Glenda Baviera, RN, and Jodina Ramos, RN, (left to right, respectively), the last two kids born in a family of fourteen children, moved to the United States in 1995 from the Philippines to take nursing positions at Saint Therese of New Hope.
Residents in our Care Center have been the very fortunate recipients of their care, which is likely rooted in their Filipino culture.
Among other things, the Filipino culture instills in its people a respect for elders, a pride in their families, and a belief in helping one another, without expecting anything in return. All essential qualities for any nurse.
“We take care of our patients like our own,” said Glenda, house supervisor in the Care Center. “I believe nursing was my calling. To me it ties my passion to compassion. I love being kind and helping people which is why I love working as a nurse.”

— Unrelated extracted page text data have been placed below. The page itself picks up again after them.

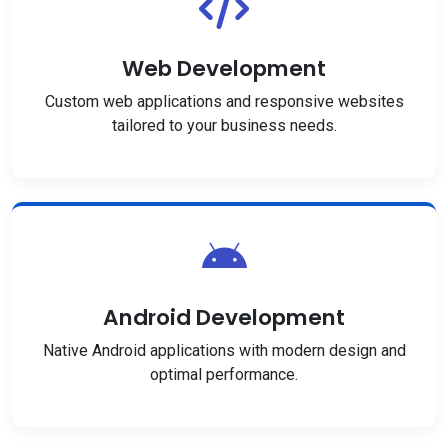
Web Development
Custom web applications and responsive websites
tailored to your business needs.
Android Development
Native Android applications with modern design and
optimal performance.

The younger sister, Jodina, said going into nursing school all started by obeying what her mom asked of her, to choose this profession. “In our culture we always obey our parents, which I did, and this turned out to be a great blessing to me. Nursing is a beautiful profession dedicated to service and taking good care of human beings. It’s very rewarding as you give TLC to your patients.”

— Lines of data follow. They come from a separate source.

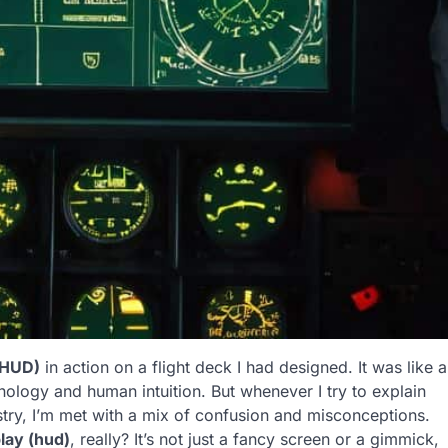
(HUD)
in action on a flight deck I had designed. It was like a
ology and human intuition. But whenever I try to explain
ry, I’m met with a mix of confusion and misconceptions.
lay (hud)
, really? It’s not just a fancy screen or a gimmick,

Both were nurses in the Philippines before they were recruited by Saint Therese, and Glenda said while she worked in a hospital and in a missionary, her 27 years in a nursing home cemented her desire to work with the elderly.
Glenda has also received a bachelor’s degree in Business Management, and it has helped her apply creativity, strategy and teamwork to her position.
In the end, though, the role is about caring for the residents.
“Always give the residents your best, the best quality care, and treat them like your own family, like the way you want to be treated one day,” added Jodina. “That’s my principle about being a nurse.”
Perhaps no one appreciates that ethos more than Christine DeLander, executive director and campus administrator at Saint Therese of New Hope, who like everyone in the industry, faces a shortage of healthcare workers.
“In the past two years, we have truly realized how important nurses are, as they helped us navigate through COVID with such poise and expertise. Our nurses know no bounds when it comes to assisting residents during staff shortages,” DeLander said. “We couldn’t fulfill our mission without our nurses, they are our backbone and a blessing, and we thank God for each one of them for the lives they enrich at Saint Therese.”